America has long been looked on by many as the ultimate Western democracy, offering potential fortune to all and discriminating against no one. I personally prefer the quote about it being a country that moved from barbarism to decadence, without touching civilisation.

This is illustrated very strongly by the existence of Steve Forbes, a multi-millionaire who has his sights set on the White House. It looks like he might just swing it, as the backlash against Bill Clinton continues.

An American comic once told me that it's impossible to do political material in the States, as most people don't read the papers or take an interest in the news. Ross Perot disappeared almost as quickly as he popped up and Steve Forbes may go the same way. He seems to be a grey, staid and emotionless man. So maybe we don't have the right over here to comment, given who we voted in.

Rent-a-mob are on the move again and were employed this week to greet Sarah Cook, the unfortunate 13-year-old prime candidate for marriage guidance. How sensitive and reassuring the support of one's neighbours can be. I wonder what their rationale for turning up was? If only she'd come home on the day they film Gladiators, rent-a-mob would obviously have been more usefully engaged chanting "another one bites the dust" and waving big hands.

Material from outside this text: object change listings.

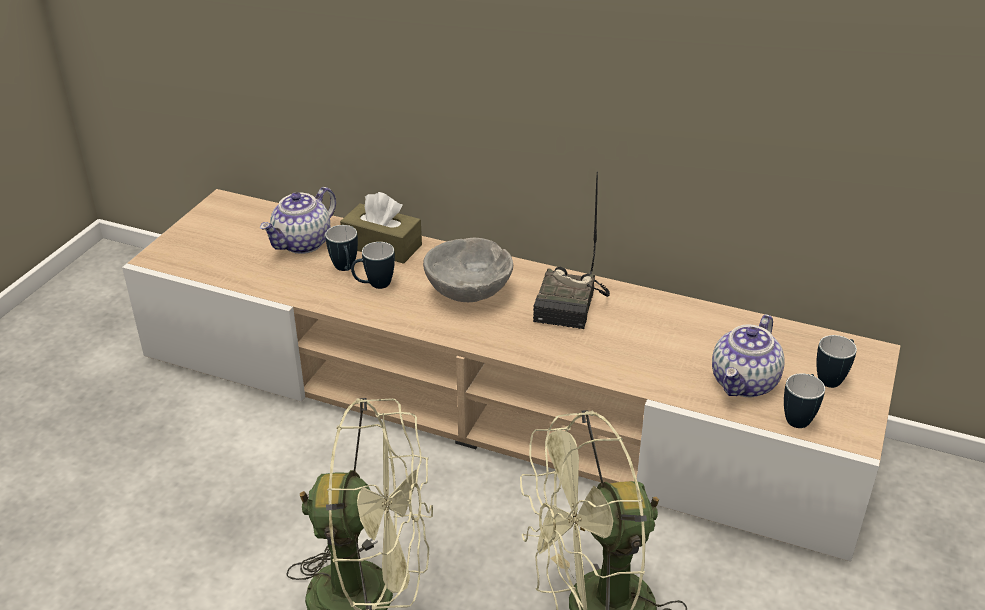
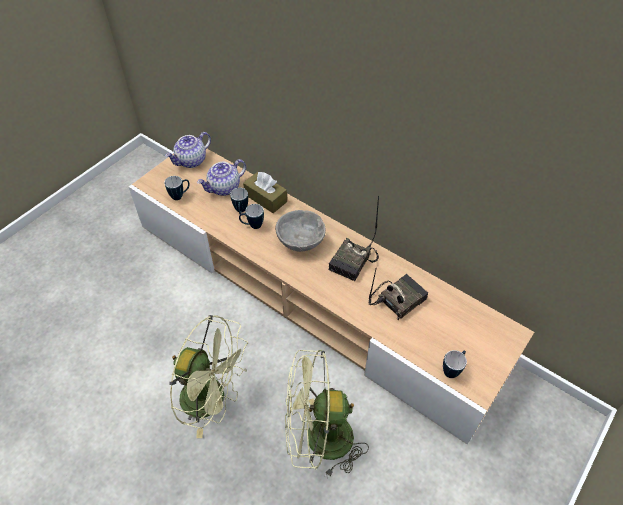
camera: 15 degrees right, 15 degrees up
teapot [712,314,784,397] -> teapot moved to [165,132,211,168]
mug [816,335,857,388] -> mug moved to [164,176,190,200]
none -> radio [368,269,428,320]

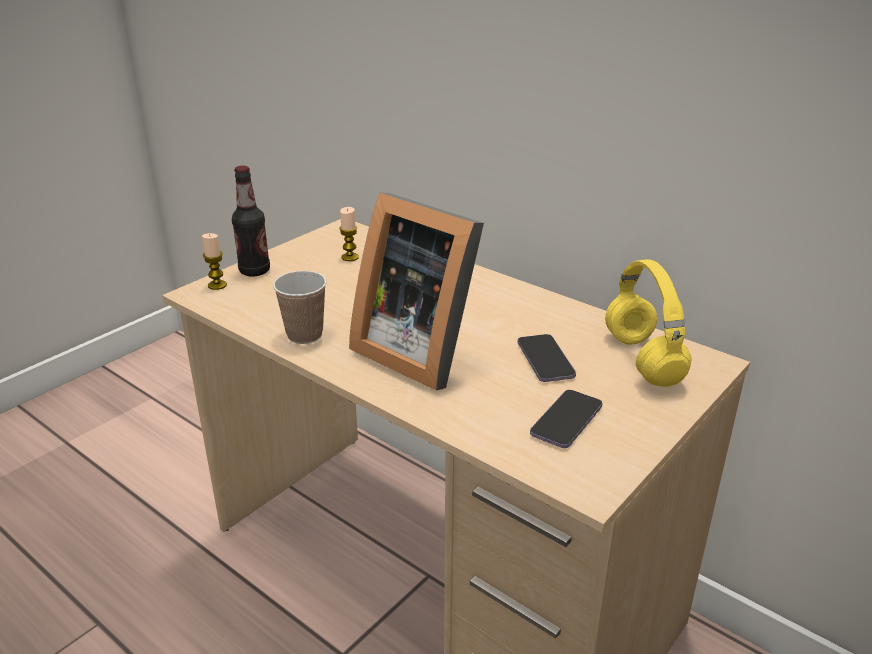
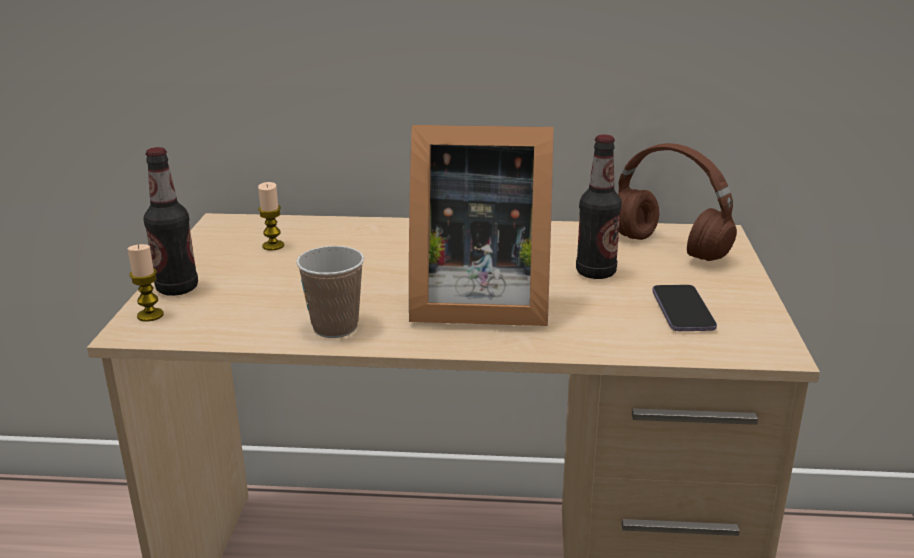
camera: 35 degrees left, 5 degrees down
phone [517,334,576,382] -> bottle [576,135,622,279]
yellow headphones [605,259,691,387] -> brown headphones [618,143,737,261]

Recent figures released by the Home Office, in answer to a parliamentary question, have revealed that in 1994, 19 people were merely cautioned for rape or attempted rape. This was broken down into 13 cautions for actual rape, one for attempted rape and five for unlawful intercourse with "mentally defective" women.

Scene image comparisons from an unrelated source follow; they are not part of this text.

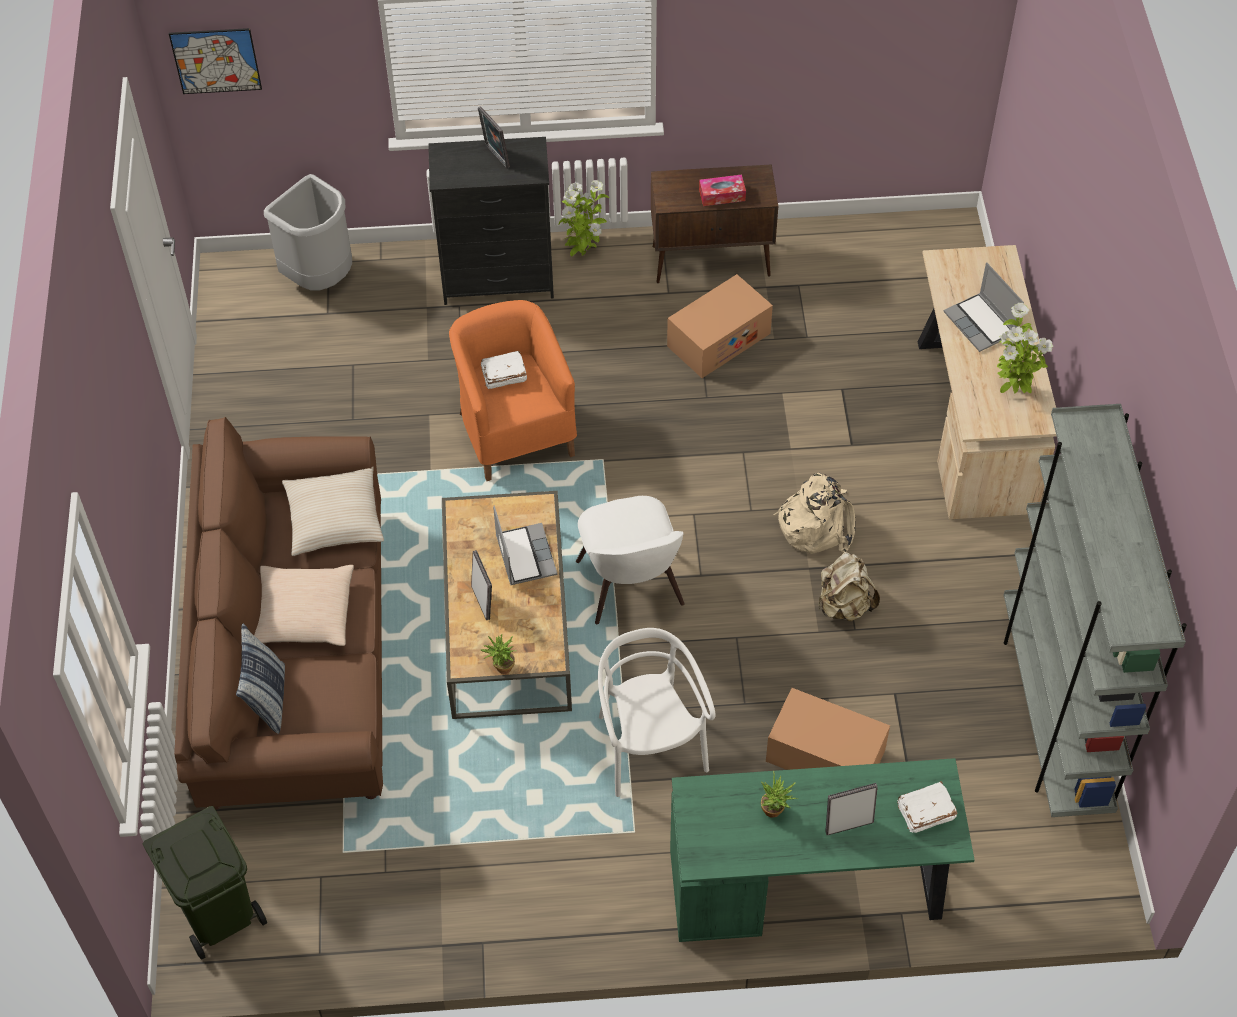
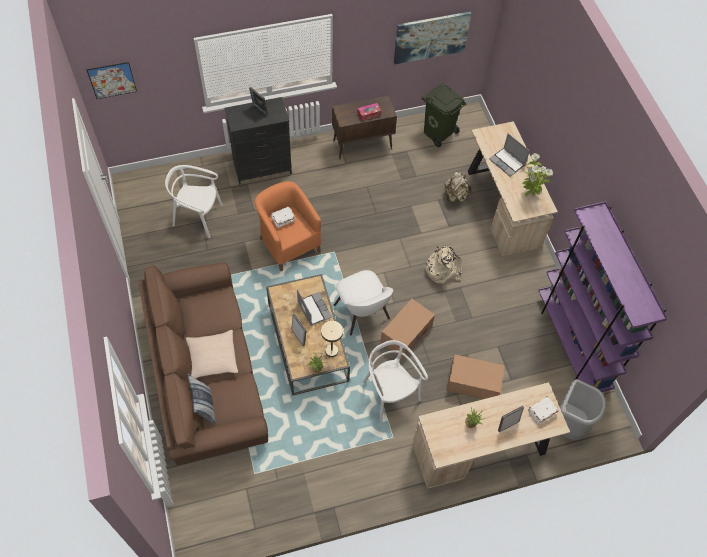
camera: 15 degrees left, 5 degrees up
green trash can [143,806,267,960] -> green trash can moved to [421,83,466,147]
grey trash can [264,174,352,291] -> grey trash can moved to [559,379,606,440]
beige pillow [282,467,384,556] -> none
potted plant [559,180,609,256] -> none
cardboard box [667,274,773,378] -> cardboard box moved to [381,299,435,359]
green desk [670,758,975,942] -> beige desk [412,382,570,489]
beige backpack [818,551,880,622] -> beige backpack moved to [444,172,472,202]
grey bookcase [1004,404,1187,817] -> purple bookcase [539,201,668,392]
none -> white chair [165,165,223,238]
none -> beige table lamp [308,321,343,357]
none -> picture [394,11,472,64]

First, it seems the Home Office is well and truly Dickensian in terms of the antique and insulting language it uses. How we are ever going to have a society that respects all its members, regardless of their difficulties, with an attitude like this from the authorities?

Second, that rapists are being "cautioned" is very worrying. Obviously, these women were just asking for it.

I would like to thank two blokes who delivered a bed settee to my flat the other day for the best entertainment I have had for ages. They were very reminiscent of "Right Said Fred" (the song by Bernard Cribbins, not the oiled, muscly warblers).

An early attempt to just "force the blighter through" was aborted with the accompanying words, "Put the kettle on love." While I made some coffee, the settee was turned round a few times and I was told, "We'll have to take the door off, love." I had actually got rid of my own settee, which was the same size, the day before, so I knew that the new one would fit. Mike and Dave weren't impressed. They were also dubious about taking the door off, as they're not insured if anything goes wrong. Although what could possibly go wrong with taking a door off and putting it back on, I don't know.

Eventually, a compromise was reached. "We'll take the knob off, darling," he announced - something I've been keen to do to blokes on building sites for years. So, off came the knob and through slid the settee. After a bit more grunting, it settled in its allotted position.

Dave and Mike sat on it and drank their coffee while Mike told me that young blokes are hopeless at this job because they're too weedy. If only I'd known this, maybe I'd have taken a few more of them on.

I went to the enjoyable first night of Lee Evans's West End run recently, the sort of occasion on which you have to be on your guard, owing to the gang of photographers who hang around snapping away at anyone they recognise. You have to be careful to remember not to pick your nose or scratch your bum, just in case your likeness turns up at the front of a Sunday tabloid magazine with one of those hysterically funny captions full of innuendo that only they can do.

I particularly have to avoid being anywhere near food because, as a roly- poly comic, obviously, all I do all day is stuff my face. Come to think of it, it's a wonder that at my weight I managed to walk through the foyer without the aid of a trolley.

I suppose it's reassuring in some ways to know that Joan Collins can't just churn out any old cack and expect to rake it in without having to keep standards up. She has been informed that her book lacks credibility, excitement and freshness, and has too many cliches.

Fair enough. So when are they going to start on the back catalogue of everything that her sister Jackie has written?